Certain malignancies may possess a common and targetable matrix response, which affects disease pathogeneis, according to a recent study in Cancer Discovery. Findings of the paper were presented at the 12th Biennial Ovarian Cancer Research Symposium, held September 13–15 in Seattle.
“We have profiled, for the first time, an evolving human metastatic microenvironment by measuring gene expression, matrisome proteomics, cytokine and chemokine levels, cellularity, extracellular matrix organization, and biomechanical properties, all on the same sample,” wrote the study authors, led by Oliver M.T. Pearce, PhD, of Barts Cancer Institute, Queen Mary University of London, in Charterhouse Square, London.
The tumor microenvironment consists of a dynamic network of soluble factors, cytokines, chemokines, growth factors, and adhesion molecules. It is also responsible for extracellular matrix remodeling, proliferation of abnormal vascular and lymphatic networks, and cellular migration to and from the tumor mass. Abnormal deposition of the extracellular matrix, as well as aberrant organization, stiffens tumors and mediates cell and tissue mechanics.
From a historical perspective, cancer has been researched mostly on a genomic level focusing on the cancer cell. Little is understood about the tumor matrix environment, despite its importance during the initiation and spread of cancer.
In the current study, the team employed omental biopsies from high-grade serous ovarian cancer metastases, the most common and aggressive subtype of ovarian cancer. Using both early and late stage omental biopsies, they demonstrated the way in which nonmalignant cell densities and cytokine networks evolve with disease course.
The investigators defined gene and protein profiles that predicted the degree of disease and tissue stiffness using multivariate integration of different components of the extracellular matrix. They also uncovered the dynamic and complex nature of matrisome remodeling during the progression of metastases.
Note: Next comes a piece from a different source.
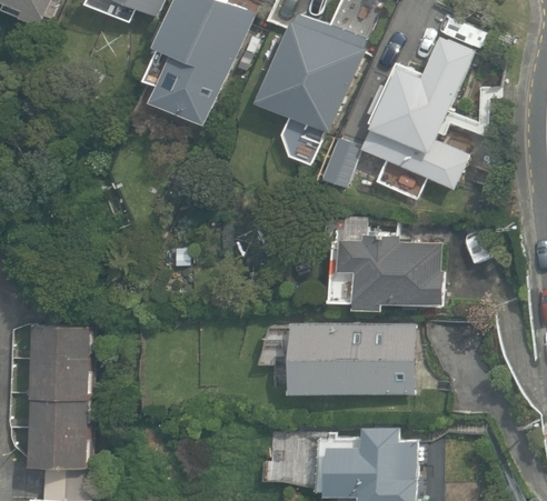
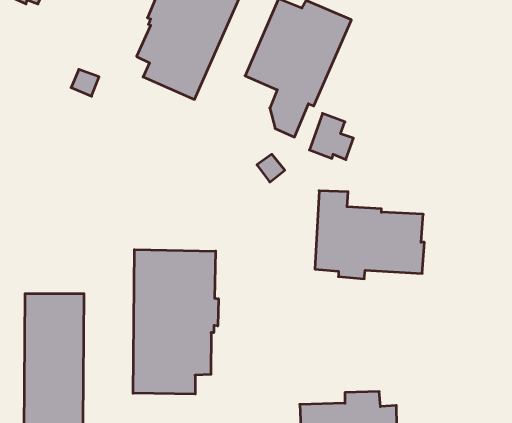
building: [361,36,476,189] -> none
building: none -> [133,250,218,394]
building: [257,323,414,395] -> none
On the basis of a single metastatic site from one human malignancy, the investigators discovered a novel extracellular-matrix-associated molecular signature, or pattern of expression of 22 matrisome genes, which they coined the “matrix index.”
The matrix index predicted the extent of disease and tissue stiffness in the team’s sample set. This metric also differentiated patients with shorter overall survival in ovarian cancer as well as in 12 other types of cancer. This differentiation held regardless of patient age, stage, or response to primary treatment, thus indicating a common matrix response to both primary and metastatic cancers.
“The data suggest that despite the large spectrum of genomic alterations, some human malignancies may have a common and potentially targetable matrix response that influences the course of disease,” the authors concluded.
“Given that decades of targeting the epithelial tumor compartment have failed in substantially improving overall survival in patients with this deadly disease, there clearly is a need for a paradigm shift and new therapeutic targets. It is time to attack the tumor-supporting cells. One of the TME [tumor microenvironment] proteins described in this paper may be the long sought-after target that holds the key to clinical success,” wrote Ernst Lengyel, MD, PhD, professor and chair of obstetrics and gynecology at the University of Chicago Medical School, in response to the Pearce et al study published in Trends in Cancer.
Lengyel added that “the paper is a breakthrough in that it systematically studied what was a long ignored part of the tumor organ. Only by understanding both the cancer cells and the supporting tumor cells will we be able to understand and successfully target this deadly disease.”